■ SOURCE MATERIAL
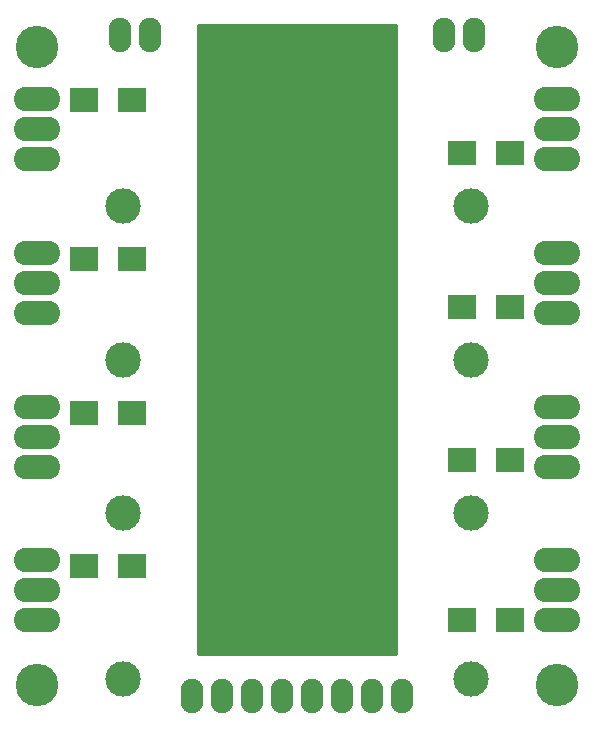
<source format=gbr>
G04 #@! TF.FileFunction,Soldermask,Top*
%FSLAX46Y46*%
G04 Gerber Fmt 4.6, Leading zero omitted, Abs format (unit mm)*
G04 Created by KiCad (PCBNEW 4.0.4-stable) date 03/07/19 13:46:32*
%MOMM*%
%LPD*%
G01*
G04 APERTURE LIST*
%ADD10C,0.100000*%
%ADD11C,3.600000*%
%ADD12O,3.900120X2.099260*%
%ADD13C,4.199840*%
%ADD14C,3.000000*%
%ADD15O,1.920000X2.920000*%
%ADD16R,2.400000X2.100000*%
%ADD17C,0.254000*%
G04 APERTURE END LIST*
D10*
D11*
X3000000Y57000000D03*
X3000000Y3000000D03*
D12*
X47000000Y50000000D03*
X47000000Y47460000D03*
X47000000Y52540000D03*
D13*
X29236000Y50000000D03*
D12*
X3000000Y37000000D03*
X3000000Y39540000D03*
X3000000Y34460000D03*
D13*
X20764000Y37000000D03*
D12*
X47000000Y37000000D03*
X47000000Y34460000D03*
X47000000Y39540000D03*
D13*
X29236000Y37000000D03*
D12*
X3000000Y50000000D03*
X3000000Y52540000D03*
X3000000Y47460000D03*
D13*
X20764000Y50000000D03*
D14*
X39750000Y43500000D03*
X39750000Y30500000D03*
X39750000Y17500000D03*
X39750000Y3500000D03*
X10250000Y3500000D03*
X10250000Y17500000D03*
X10250000Y30500000D03*
D11*
X47000000Y3000000D03*
X47000000Y57000000D03*
D15*
X10000000Y58000000D03*
X12540000Y58000000D03*
X40000000Y58000000D03*
X37460000Y58000000D03*
D14*
X10250000Y43500000D03*
D12*
X47000000Y11000000D03*
X47000000Y8460000D03*
X47000000Y13540000D03*
D13*
X29236000Y11000000D03*
D12*
X47000000Y24000000D03*
X47000000Y21460000D03*
X47000000Y26540000D03*
D13*
X29236000Y24000000D03*
D12*
X3000000Y24000000D03*
X3000000Y26540000D03*
X3000000Y21460000D03*
D13*
X20764000Y24000000D03*
D12*
X3000000Y11000000D03*
X3000000Y13540000D03*
X3000000Y8460000D03*
D13*
X20764000Y11000000D03*
D15*
X16100000Y2000000D03*
X18640000Y2000000D03*
X21180000Y2000000D03*
X23720000Y2000000D03*
X26260000Y2000000D03*
X28800000Y2000000D03*
X31340000Y2000000D03*
X33880000Y2000000D03*
D16*
X43000000Y8500000D03*
X39000000Y8500000D03*
X43000000Y22000000D03*
X39000000Y22000000D03*
X43000000Y35000000D03*
X39000000Y35000000D03*
X43000000Y48000000D03*
X39000000Y48000000D03*
X7000000Y52500000D03*
X11000000Y52500000D03*
X7000000Y39000000D03*
X11000000Y39000000D03*
X7000000Y26000000D03*
X11000000Y26000000D03*
X7000000Y13000000D03*
X11000000Y13000000D03*
D17*
G36*
X33373000Y5627000D02*
X16627000Y5627000D01*
X16627000Y58873000D01*
X33373000Y58873000D01*
X33373000Y5627000D01*
X33373000Y5627000D01*
G37*
X33373000Y5627000D02*
X16627000Y5627000D01*
X16627000Y58873000D01*
X33373000Y58873000D01*
X33373000Y5627000D01*
M02*

</source>
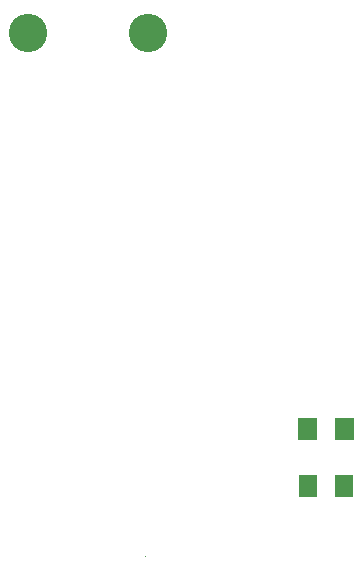
<source format=gbp>
G04 MADE WITH FRITZING*
G04 WWW.FRITZING.ORG*
G04 DOUBLE SIDED*
G04 HOLES PLATED*
G04 CONTOUR ON CENTER OF CONTOUR VECTOR*
%ASAXBY*%
%FSLAX23Y23*%
%MOIN*%
%OFA0B0*%
%SFA1.0B1.0*%
%ADD10C,0.128000*%
%ADD11R,0.062992X0.074803*%
%ADD12R,0.000189X0.000189*%
%ADD13R,0.001000X0.001000*%
%LNPASTEMASK0*%
G90*
G70*
G54D10*
X1710Y1828D03*
X1310Y1828D03*
G54D11*
X2243Y318D03*
X2365Y318D03*
G54D12*
X1705Y80D03*
X1705Y80D03*
G36*
X2211Y470D02*
X2211Y545D01*
X2274Y545D01*
X2274Y470D01*
X2211Y470D01*
G37*
D02*
G36*
X2333Y470D02*
X2333Y545D01*
X2396Y545D01*
X2396Y470D01*
X2333Y470D01*
G37*
D02*
G54D13*
D02*
G04 End of PasteMask0*
M02*
</source>
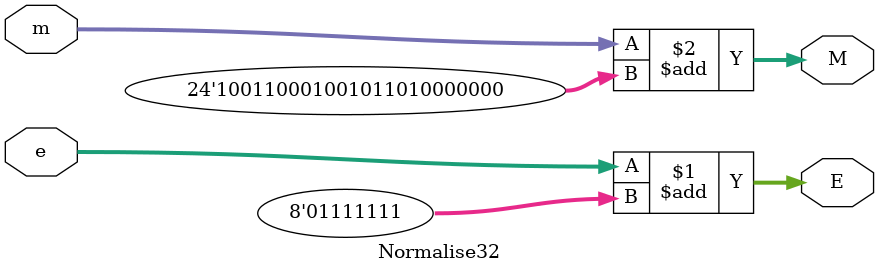
<source format=v>

module Normalise32 ( input wire [23:0] m, input wire[7:0] e, output wire [7:0] E, output wire [23:0] M);
	
	assign E = e + 8'd127;
	assign M = m + 24'd10000000;

endmodule	

</source>
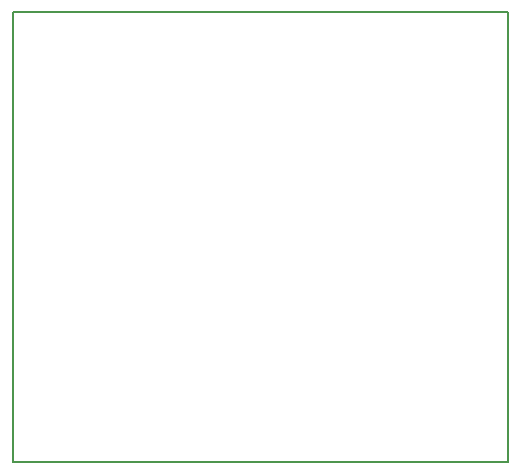
<source format=gm1>
G04 #@! TF.FileFunction,Profile,NP*
%FSLAX46Y46*%
G04 Gerber Fmt 4.6, Leading zero omitted, Abs format (unit mm)*
G04 Created by KiCad (PCBNEW 4.0.7) date 01/16/19 16:16:52*
%MOMM*%
%LPD*%
G01*
G04 APERTURE LIST*
%ADD10C,0.100000*%
%ADD11C,0.150000*%
G04 APERTURE END LIST*
D10*
D11*
X109220000Y-120650000D02*
X109220000Y-82550000D01*
X151130000Y-120650000D02*
X109220000Y-120650000D01*
X151130000Y-82550000D02*
X151130000Y-120650000D01*
X109220000Y-82550000D02*
X151130000Y-82550000D01*
M02*

</source>
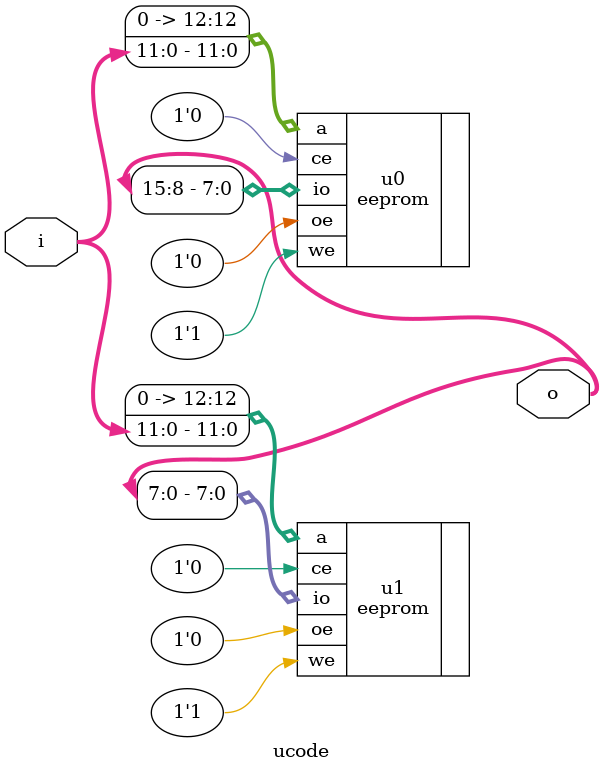
<source format=v>

module ucode(
    input [11:0] i,
    output [15:0] o
);
    eeprom #("ucode.01") u0(
        .a ({1'b0, i}),
        .we (1'b1),
        .oe (1'b0),
        .ce (1'b0),
        .io (o[15:8])
    );

    eeprom #("ucode.02") u1(
        .a ({1'b0, i}),
        .we (1'b1),
        .oe (1'b0),
        .ce (1'b0),
        .io (o[7:0])
    );
endmodule

</source>
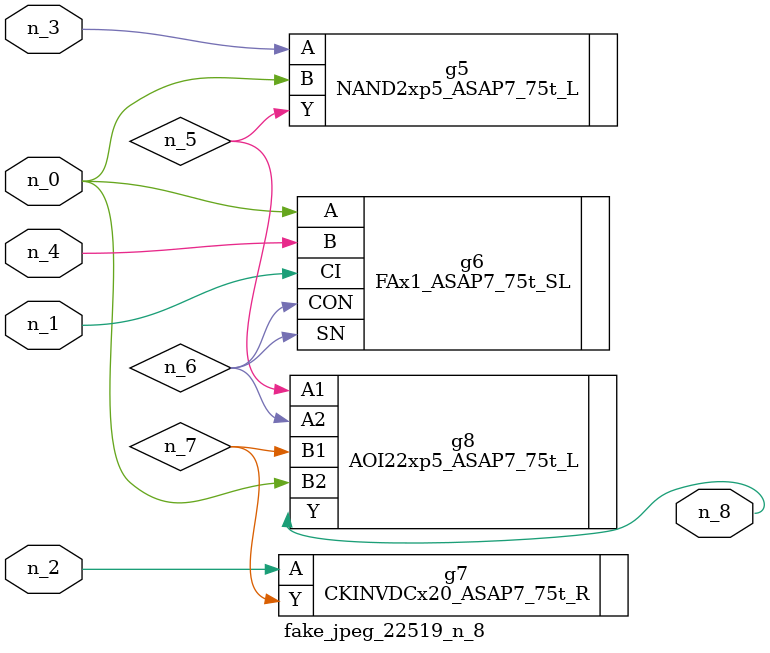
<source format=v>
module fake_jpeg_22519_n_8 (n_3, n_2, n_1, n_0, n_4, n_8);

input n_3;
input n_2;
input n_1;
input n_0;
input n_4;

output n_8;

wire n_6;
wire n_5;
wire n_7;

NAND2xp5_ASAP7_75t_L g5 ( 
.A(n_3),
.B(n_0),
.Y(n_5)
);

FAx1_ASAP7_75t_SL g6 ( 
.A(n_0),
.B(n_4),
.CI(n_1),
.CON(n_6),
.SN(n_6)
);

CKINVDCx20_ASAP7_75t_R g7 ( 
.A(n_2),
.Y(n_7)
);

AOI22xp5_ASAP7_75t_L g8 ( 
.A1(n_5),
.A2(n_6),
.B1(n_7),
.B2(n_0),
.Y(n_8)
);


endmodule
</source>
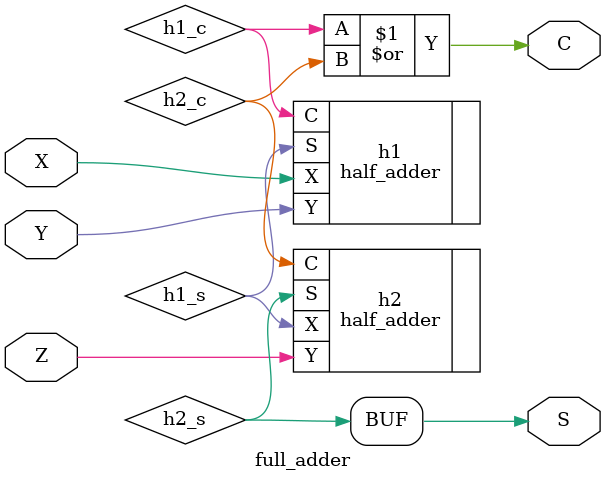
<source format=v>
`timescale 1ns / 1ps


module full_adder(X, Y, Z, S, C);
    input X; input Y; input Z;
    output S; output C;
    
    wire h1_s, h1_c, h2_s, h2_c;
    
    half_adder h1(.X(X), .Y(Y), .S(h1_s), .C(h1_c));
    half_adder h2(.X(h1_s), .Y(Z), .S(h2_s), .C(h2_c));
    
    assign S = h2_s;
    assign C = h1_c | h2_c;
    
endmodule

</source>
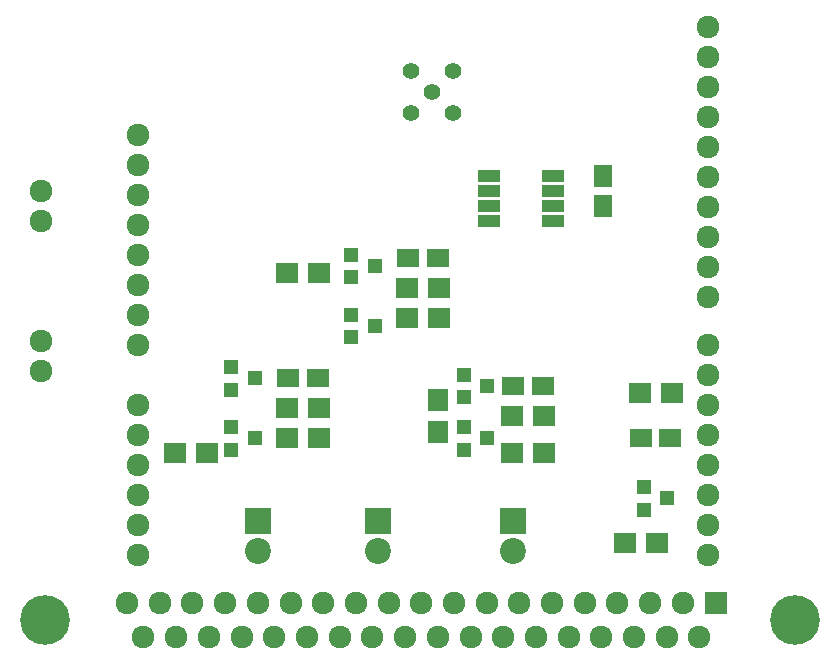
<source format=gts>
G04 #@! TF.FileFunction,Soldermask,Top*
%FSLAX46Y46*%
G04 Gerber Fmt 4.6, Leading zero omitted, Abs format (unit mm)*
G04 Created by KiCad (PCBNEW 4.0.7) date 10/31/17 21:38:08*
%MOMM*%
%LPD*%
G01*
G04 APERTURE LIST*
%ADD10C,0.100000*%
%ADD11R,1.650000X1.900000*%
%ADD12R,1.900000X1.650000*%
%ADD13R,1.920000X1.920000*%
%ADD14C,1.920000*%
%ADD15C,4.210000*%
%ADD16R,1.900000X1.700000*%
%ADD17R,1.700000X1.900000*%
%ADD18C,1.924000*%
%ADD19R,1.950000X1.000000*%
%ADD20C,1.400000*%
%ADD21R,1.300000X1.200000*%
%ADD22R,2.200000X2.200000*%
%ADD23C,2.200000*%
G04 APERTURE END LIST*
D10*
D11*
X192405000Y-93325000D03*
X192405000Y-90825000D03*
D12*
X187305000Y-108585000D03*
X184805000Y-108585000D03*
X175915000Y-97790000D03*
X178415000Y-97790000D03*
X165755000Y-107950000D03*
X168255000Y-107950000D03*
X198100000Y-113030000D03*
X195600000Y-113030000D03*
D13*
X201930000Y-127000000D03*
D14*
X199160000Y-127000000D03*
X196390000Y-127000000D03*
X193620000Y-127000000D03*
X190860000Y-127000000D03*
X188090000Y-127000000D03*
X185320000Y-127000000D03*
X182550000Y-127000000D03*
X179780000Y-127000000D03*
D15*
X208640000Y-128420000D03*
X145140000Y-128420000D03*
D14*
X177010000Y-127000000D03*
X174240000Y-127000000D03*
X171480000Y-127000000D03*
X168710000Y-127000000D03*
X165940000Y-127000000D03*
X163170000Y-127000000D03*
X160400000Y-127000000D03*
X157630000Y-127000000D03*
X154860000Y-127000000D03*
X152100000Y-127000000D03*
X200560000Y-129840000D03*
X197790000Y-129840000D03*
X195020000Y-129840000D03*
X192250000Y-129840000D03*
X189480000Y-129840000D03*
X186720000Y-129840000D03*
X183950000Y-129840000D03*
X181180000Y-129840000D03*
X178410000Y-129840000D03*
X175640000Y-129840000D03*
X172870000Y-129840000D03*
X170100000Y-129840000D03*
X167340000Y-129840000D03*
X164570000Y-129840000D03*
X161800000Y-129840000D03*
X159030000Y-129840000D03*
X156260000Y-129840000D03*
X153490000Y-129840000D03*
D16*
X184705000Y-111125000D03*
X187405000Y-111125000D03*
X184705000Y-114300000D03*
X187405000Y-114300000D03*
D17*
X178435000Y-112475000D03*
X178435000Y-109775000D03*
D16*
X175815000Y-102870000D03*
X178515000Y-102870000D03*
X175815000Y-100330000D03*
X178515000Y-100330000D03*
X165655000Y-99060000D03*
X168355000Y-99060000D03*
X165655000Y-113030000D03*
X168355000Y-113030000D03*
X165655000Y-110490000D03*
X168355000Y-110490000D03*
X156130000Y-114300000D03*
X158830000Y-114300000D03*
X194230000Y-121920000D03*
X196930000Y-121920000D03*
X198200000Y-109220000D03*
X195500000Y-109220000D03*
D18*
X153042000Y-87335000D03*
X153042000Y-89875000D03*
X153042000Y-92415000D03*
X153042000Y-94955000D03*
X153042000Y-97495000D03*
X153042000Y-100035000D03*
X153042000Y-102575000D03*
X153042000Y-105115000D03*
X153042000Y-110195000D03*
X201302000Y-105115000D03*
X153042000Y-112735000D03*
X153042000Y-115275000D03*
X153042000Y-117815000D03*
X153042000Y-120355000D03*
X153042000Y-122895000D03*
X201302000Y-78195000D03*
X201302000Y-80735000D03*
X201302000Y-83275000D03*
X201302000Y-85815000D03*
X201302000Y-88355000D03*
X201302000Y-90895000D03*
X201302000Y-93435000D03*
X201302000Y-95975000D03*
X201302000Y-98515000D03*
X201302000Y-101055000D03*
X201302000Y-107655000D03*
X201302000Y-110195000D03*
X201302000Y-112735000D03*
X201302000Y-115275000D03*
X201302000Y-117815000D03*
X201302000Y-120355000D03*
X201302000Y-122895000D03*
D19*
X188120000Y-94615000D03*
X188120000Y-93345000D03*
X188120000Y-92075000D03*
X188120000Y-90805000D03*
X182720000Y-90805000D03*
X182720000Y-92075000D03*
X182720000Y-93345000D03*
X182720000Y-94615000D03*
D20*
X179705000Y-81915000D03*
X176165000Y-81915000D03*
X179705000Y-85455000D03*
X176165000Y-85455000D03*
X177935000Y-83685000D03*
D21*
X180610000Y-112080000D03*
X180610000Y-113980000D03*
X182610000Y-113030000D03*
X171085000Y-102555000D03*
X171085000Y-104455000D03*
X173085000Y-103505000D03*
X160925000Y-107000000D03*
X160925000Y-108900000D03*
X162925000Y-107950000D03*
X180610000Y-107635000D03*
X180610000Y-109535000D03*
X182610000Y-108585000D03*
X171085000Y-97475000D03*
X171085000Y-99375000D03*
X173085000Y-98425000D03*
X160925000Y-112080000D03*
X160925000Y-113980000D03*
X162925000Y-113030000D03*
D18*
X144780000Y-107315000D03*
X144780000Y-104775000D03*
X144780000Y-94615000D03*
X144780000Y-92075000D03*
D21*
X195850000Y-117160000D03*
X195850000Y-119060000D03*
X197850000Y-118110000D03*
D22*
X184785000Y-120015000D03*
D23*
X184785000Y-122555000D03*
D22*
X173355000Y-120015000D03*
D23*
X173355000Y-122555000D03*
D22*
X163195000Y-120015000D03*
D23*
X163195000Y-122555000D03*
M02*

</source>
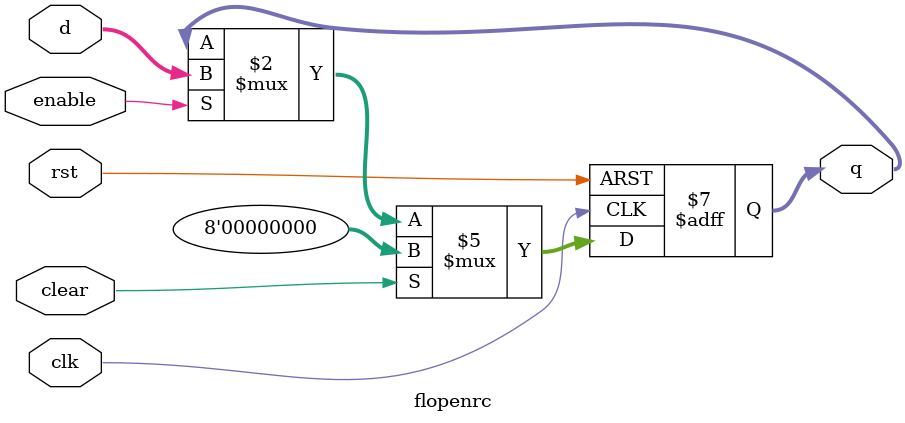
<source format=v>
`timescale 1ns / 1ps


module flopenrc #(parameter WIDTH = 8)(
    input wire clk,rst,enable,clear,
    input wire[WIDTH-1:0] d,
    output reg[WIDTH-1:0] q
    );
    always @(posedge clk, posedge rst) begin
        if(rst) begin
            q<=#1 0;
            end
        else if (clear) begin
            q<=#1 0;
            end
        else if (enable) begin
            q<=#1 d;
            end
     end
endmodule

</source>
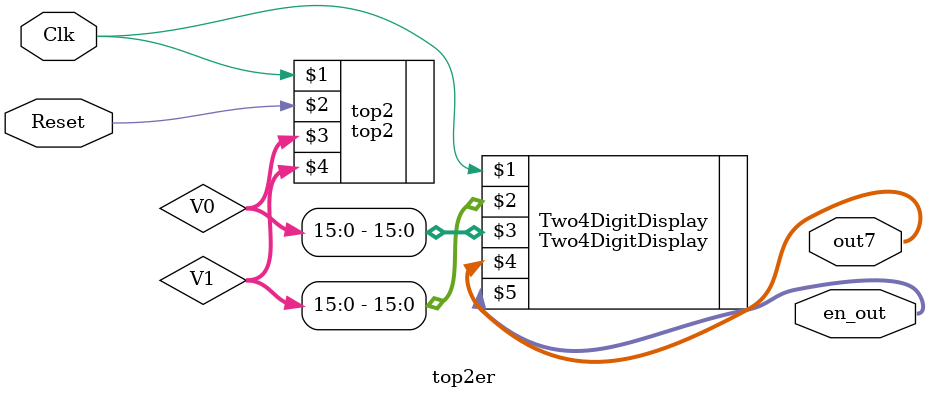
<source format=v>
`timescale 1ns / 1ps

////  Overall percent effort of each team meber: 
//  Patrick - 33.3%, Kyle - 33.3%, Aiden - 33.3%



module top2er(Reset, Clk, out7, en_out);

input Reset, Clk;
output wire [6:0] out7; //seg a, b, ... g
output wire [7:0] en_out;
wire ClkOut;

wire [31:0] V0, V1;


//ClkDiv ClkDiv(ClkOut, Reset, ClkOut);
top2 top2(Clk, Reset, V0, V1);

Two4DigitDisplay Two4DigitDisplay(Clk, V1[15:0], V0[15:0], out7, en_out);




endmodule

</source>
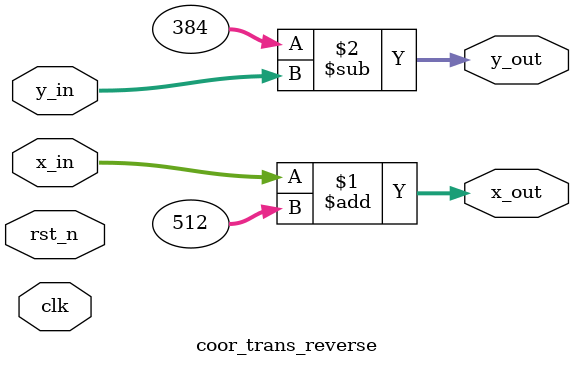
<source format=v>
module coor_trans_reverse(	// file.cleaned.mlir:2:3
  input         clk,	// file.cleaned.mlir:2:36
                rst_n,	// file.cleaned.mlir:2:50
  input  [31:0] x_in,	// file.cleaned.mlir:2:66
                y_in,	// file.cleaned.mlir:2:82
  output [31:0] x_out,	// file.cleaned.mlir:2:99
                y_out	// file.cleaned.mlir:2:116
);

  assign x_out = x_in + 32'h200;	// file.cleaned.mlir:4:17, :5:10, :7:5
  assign y_out = 32'h180 - y_in;	// file.cleaned.mlir:3:17, :6:10, :7:5
endmodule


</source>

■ WHAT THIS TASK INVOLVES
From the records above, repeat exactly the lines from the one with "X175640000Y-129840000D03*" through the one with "X178515000Y-102870000D03*", both included.

■ SOLUTION
X175640000Y-129840000D03*
X172870000Y-129840000D03*
X170100000Y-129840000D03*
X167340000Y-129840000D03*
X164570000Y-129840000D03*
X161800000Y-129840000D03*
X159030000Y-129840000D03*
X156260000Y-129840000D03*
X153490000Y-129840000D03*
D16*
X184705000Y-111125000D03*
X187405000Y-111125000D03*
X184705000Y-114300000D03*
X187405000Y-114300000D03*
D17*
X178435000Y-112475000D03*
X178435000Y-109775000D03*
D16*
X175815000Y-102870000D03*
X178515000Y-102870000D03*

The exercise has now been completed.